The Secret of Psalm 46 by Brian Moriarty - antiform
http://ludix.com/moriarty/psalm46.html

======
Chocobean
it's kind of a long read, but it was an interesting read.

Did you spot the headfake?

This talk wasn't about the Bible, or Bach, or Shakespear, or the secret of
Psalm 46: it's about the sensation of awe.

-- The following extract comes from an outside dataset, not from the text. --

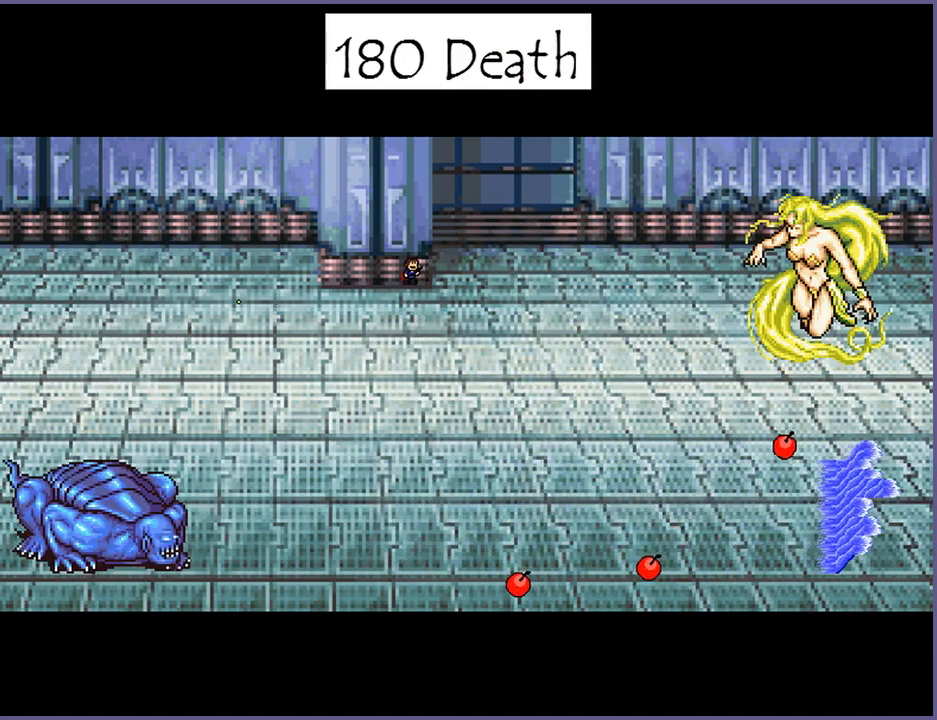
{"keys": ["right"], "events": [[40, "shift_l", "up"], [60, "z", "up"]]}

That "....Huh!" feeling you get
from finding Easter Eggs, of decoding secrets, of discovering treasures, of
reading this transcript, that, my friends, is awe.

Understand its secret, put it in your code, and make something awesome.

------
enf
The chronology doesn't make sense: this supposedly takes place in 1979, but
the TRS-80 Model 1 was introduced in 1977.

------
antiform
There is also a link to an audio version available near the bottom of Jonathan
Blow's website [<http://number-none.com/blow/>].

------
edw519
I multiplied the gematria of the 256th word of this essay by the number of
karma points original submitter had during the first full moon after the most
recent vernal equinox. I applied this result as a siphon to the original lisp
source code of Viaweb, and held the image in a mirror. Amazingly, it spelled
"Paul Graham" backwards in ancient Aramaic. Wait a minute, the earth i s s h a
k i n g . . . .

------
trickjarrett
Fascinating stuff. Extremely effective and entertaining.